■ **Problem to work on**
Rewrite all of the data below, replacing every "series" with "line" and keeping everything else the same. Omit the pictures.

■ **Study material**
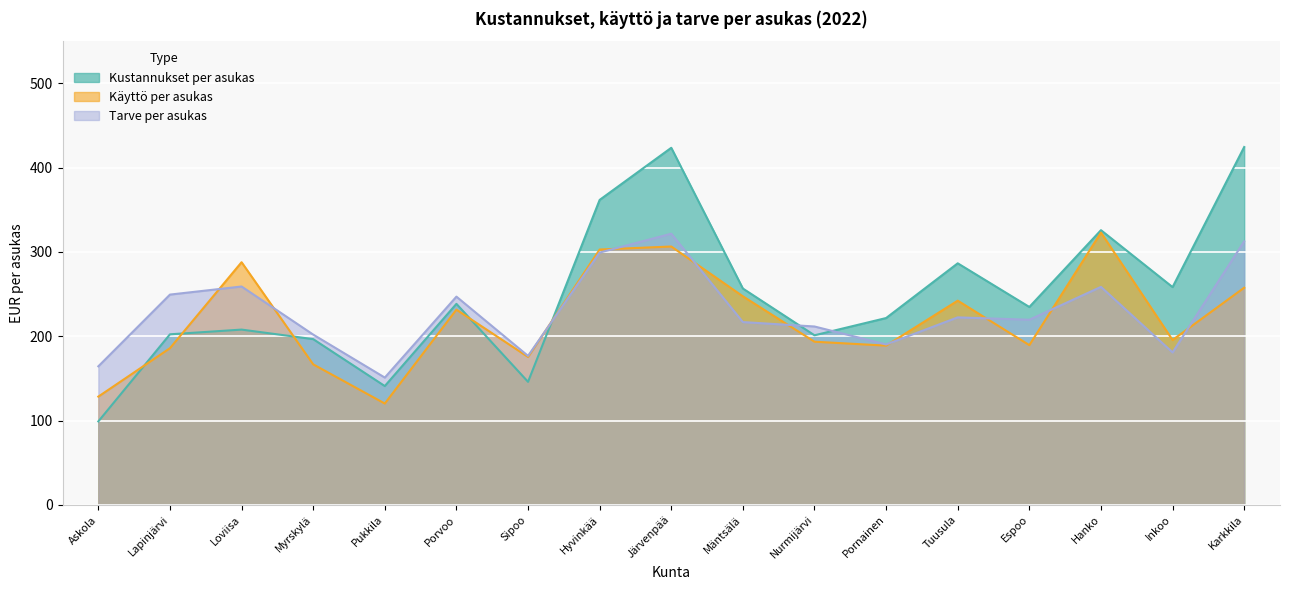

Reading right to left, transcribe all the data shown in this chart.

Kustannukset per asukas: Karkkila=424.5	Inkoo=258.3	Hanko=325.9	Espoo=234.8	Tuusula=286.6	Pornainen=221.7	Nurmijärvi=201.2	Mäntsälä=256.6	Järvenpää=423.6	Hyvinkää=361.8	Sipoo=146.0	Porvoo=238.5	Pukkila=141.0	Myrskylä=196.6	Loviisa=208.0	Lapinjärvi=202.4	Askola=99.1
Käyttö per asukas: Karkkila=257.6	Inkoo=195.6	Hanko=323.0	Espoo=189.5	Tuusula=242.3	Pornainen=188.9	Nurmijärvi=193.6	Mäntsälä=247.4	Järvenpää=306.5	Hyvinkää=302.9	Sipoo=175.5	Porvoo=231.6	Pukkila=120.2	Myrskylä=166.7	Loviisa=287.9	Lapinjärvi=185.9	Askola=128.5
Tarve per asukas: Karkkila=312.6	Inkoo=180.9	Hanko=258.6	Espoo=219.6	Tuusula=222.5	Pornainen=190.3	Nurmijärvi=211.6	Mäntsälä=216.9	Järvenpää=321.7	Hyvinkää=299.3	Sipoo=176.8	Porvoo=247.1	Pukkila=151.0	Myrskylä=202.0	Loviisa=259.1	Lapinjärvi=249.5	Askola=164.4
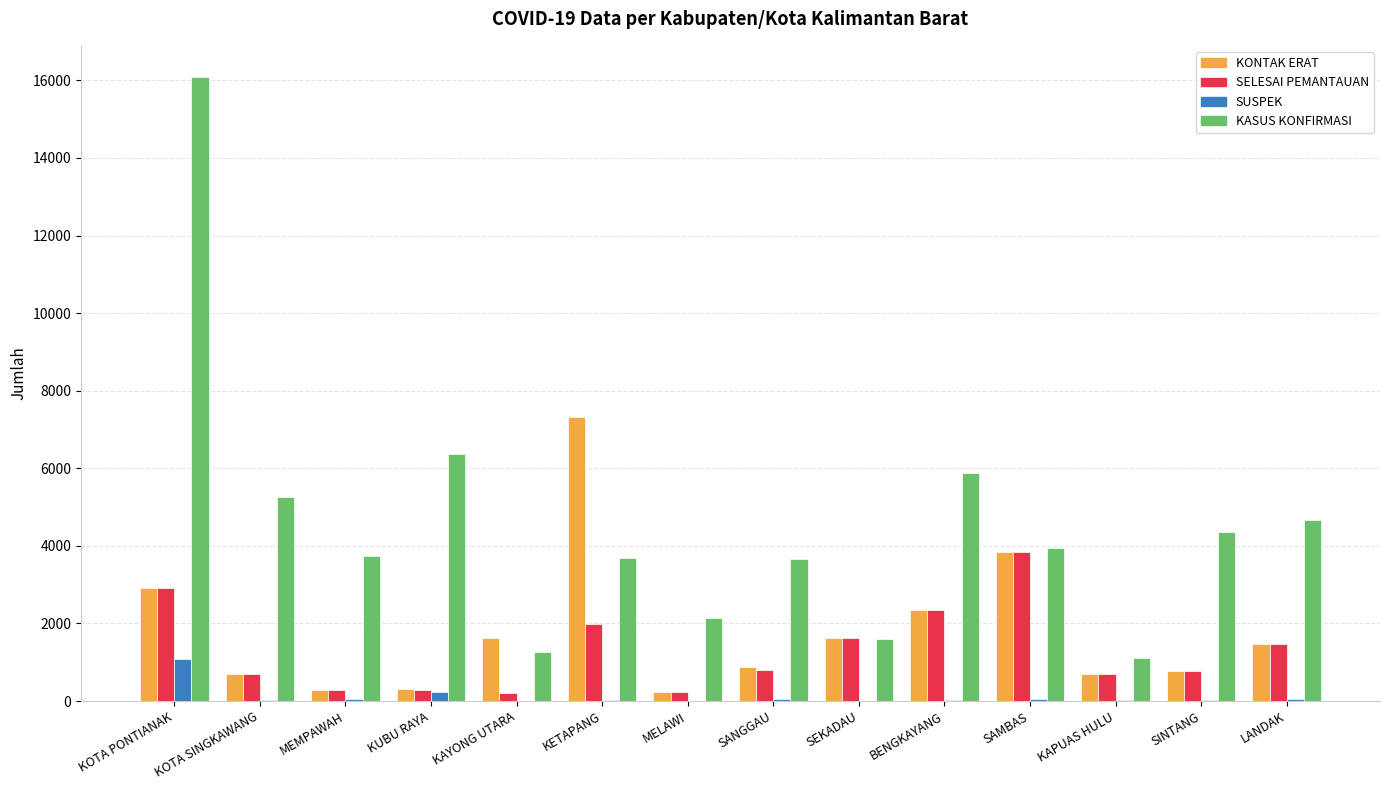

At which label is SUSPEK closest to 547?

KUBU RAYA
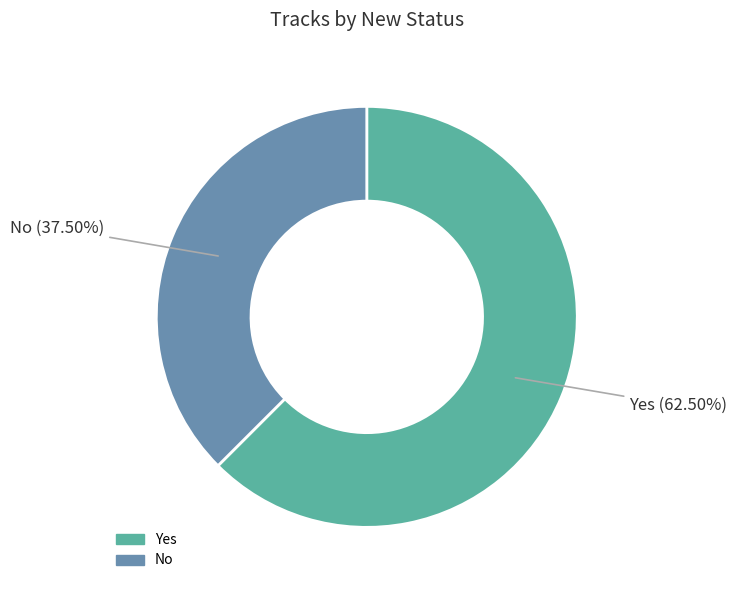

Does any single category account for the majority?

Yes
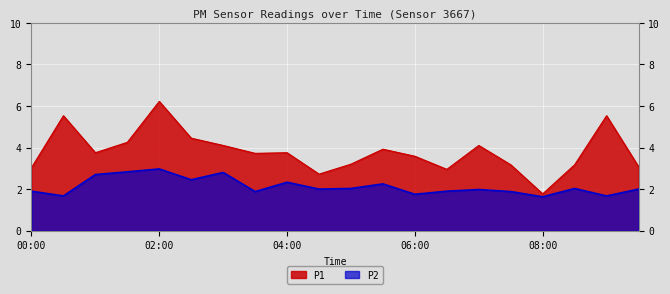

Which category has the highest value in the P2 series?

02:00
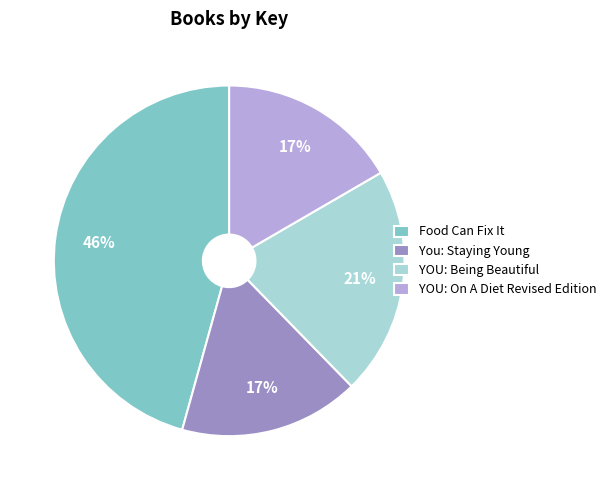

How many segments does this pie chart have?

4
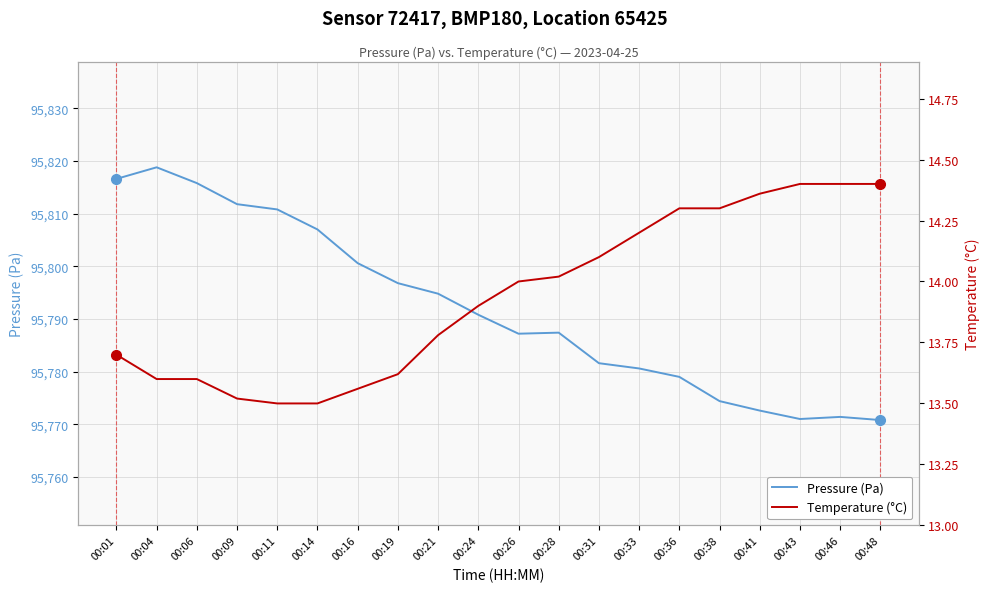

True or false: Temperature (°C) has a value of 13.5 at 00:14.

True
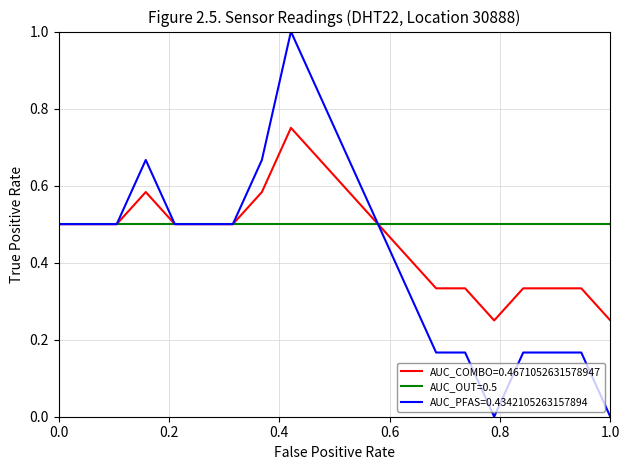

List the series in order of their overall mean, highest first.

AUC_OUT=0.5, AUC_COMBO=0.4671052631578947, AUC_PFAS=0.4342105263157894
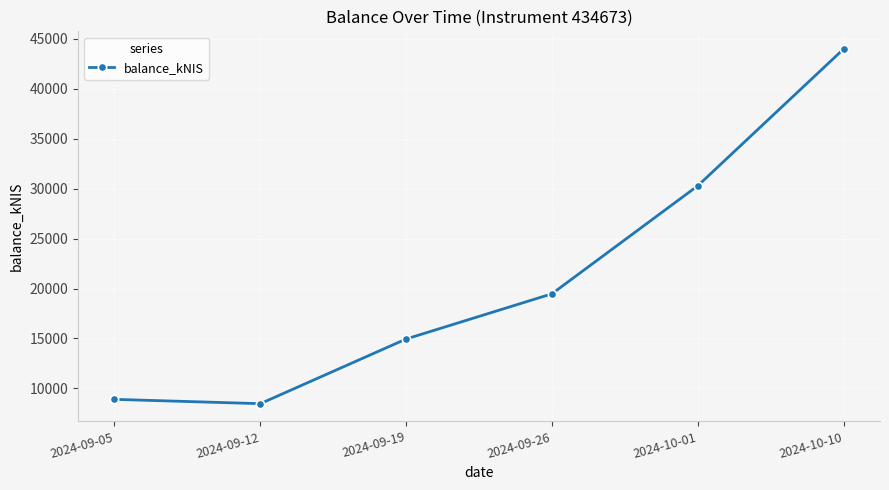

What is the difference between the values at 2024-09-12 and 2024-09-19?

6475.1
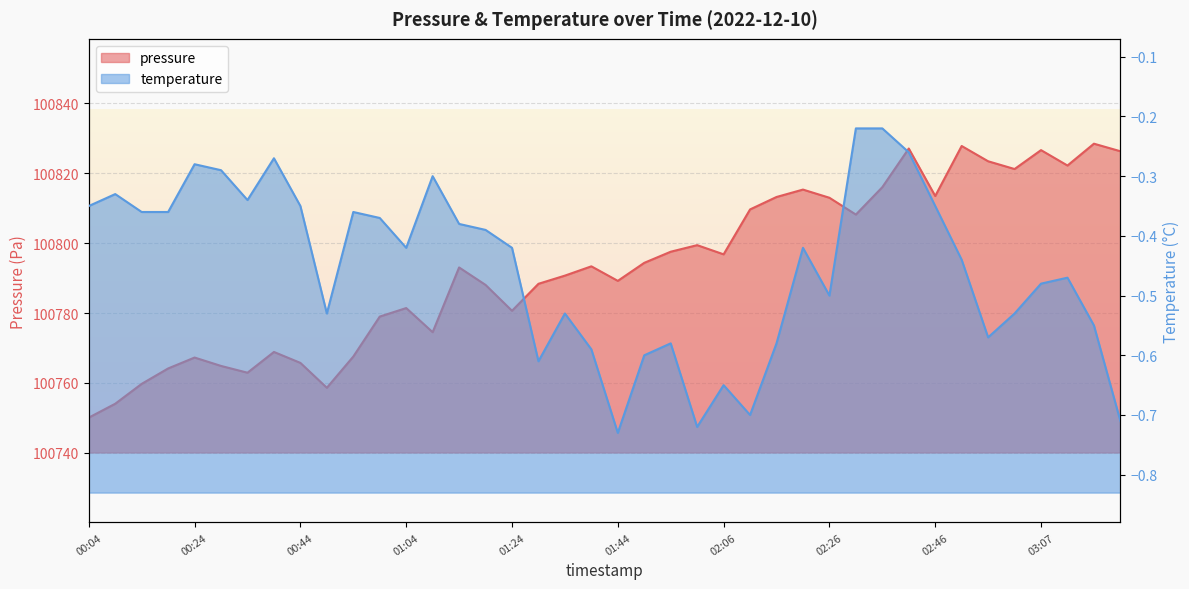

The value at 01:04 is 141324.6. True or false?

False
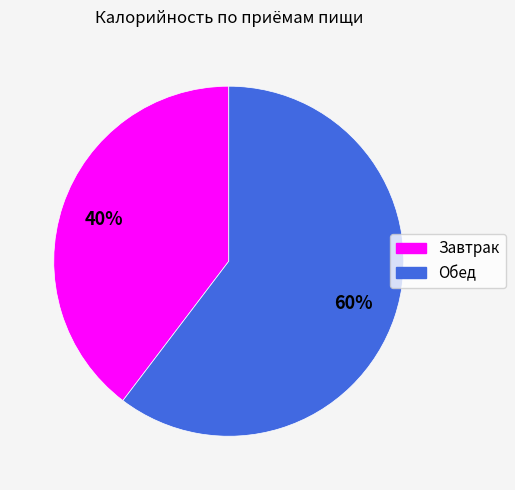

The Завтрак slice represents 32% of the pie. True or false?

False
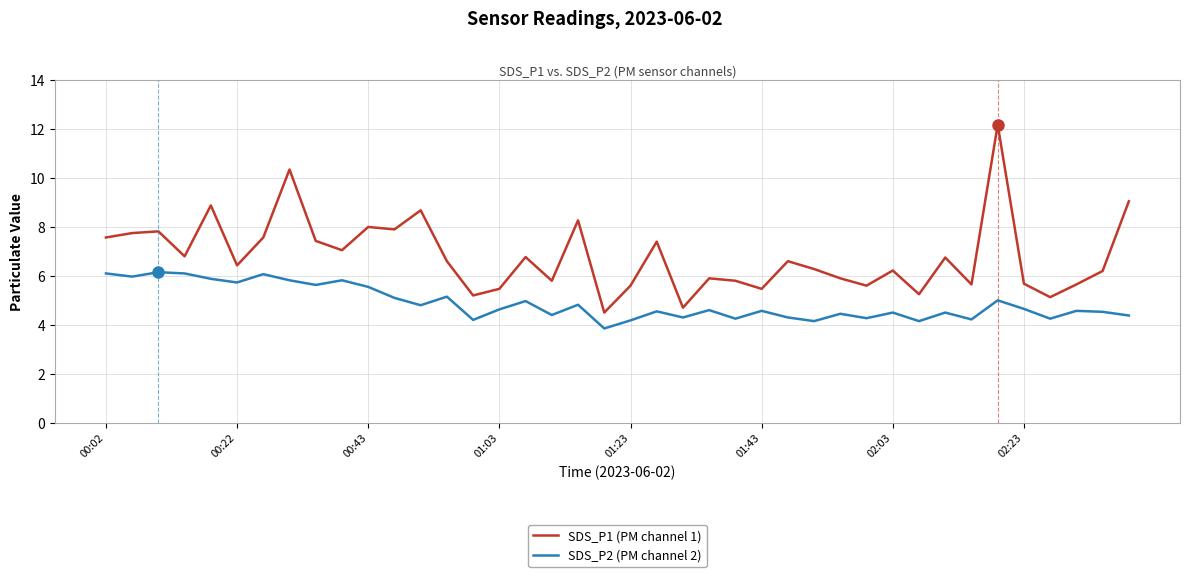

What is the difference between the maximum and minimum values in the SDS_P2 (PM channel 2) series?

2.3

■ **Expected output**
Reading right to left, transcribe all the data shown in this chart.

Kustannukset per asukas: Karkkila=424.5	Inkoo=258.3	Hanko=325.9	Espoo=234.8	Tuusula=286.6	Pornainen=221.7	Nurmijärvi=201.2	Mäntsälä=256.6	Järvenpää=423.6	Hyvinkää=361.8	Sipoo=146.0	Porvoo=238.5	Pukkila=141.0	Myrskylä=196.6	Loviisa=208.0	Lapinjärvi=202.4	Askola=99.1
Käyttö per asukas: Karkkila=257.6	Inkoo=195.6	Hanko=323.0	Espoo=189.5	Tuusula=242.3	Pornainen=188.9	Nurmijärvi=193.6	Mäntsälä=247.4	Järvenpää=306.5	Hyvinkää=302.9	Sipoo=175.5	Porvoo=231.6	Pukkila=120.2	Myrskylä=166.7	Loviisa=287.9	Lapinjärvi=185.9	Askola=128.5
Tarve per asukas: Karkkila=312.6	Inkoo=180.9	Hanko=258.6	Espoo=219.6	Tuusula=222.5	Pornainen=190.3	Nurmijärvi=211.6	Mäntsälä=216.9	Järvenpää=321.7	Hyvinkää=299.3	Sipoo=176.8	Porvoo=247.1	Pukkila=151.0	Myrskylä=202.0	Loviisa=259.1	Lapinjärvi=249.5	Askola=164.4

At which label is SUSPEK closest to 547?

KUBU RAYA

Does any single category account for the majority?

Yes

Which category has the highest value in the P2 line?

02:00

How many segments does this pie chart have?

4

True or false: Temperature (°C) has a value of 13.5 at 00:14.

True

List the line in order of their overall mean, highest first.

AUC_OUT=0.5, AUC_COMBO=0.4671052631578947, AUC_PFAS=0.4342105263157894

What is the difference between the values at 2024-09-12 and 2024-09-19?

6475.1

The value at 01:04 is 141324.6. True or false?

False

The Завтрак slice represents 32% of the pie. True or false?

False

What is the difference between the maximum and minimum values in the SDS_P2 (PM channel 2) line?

2.3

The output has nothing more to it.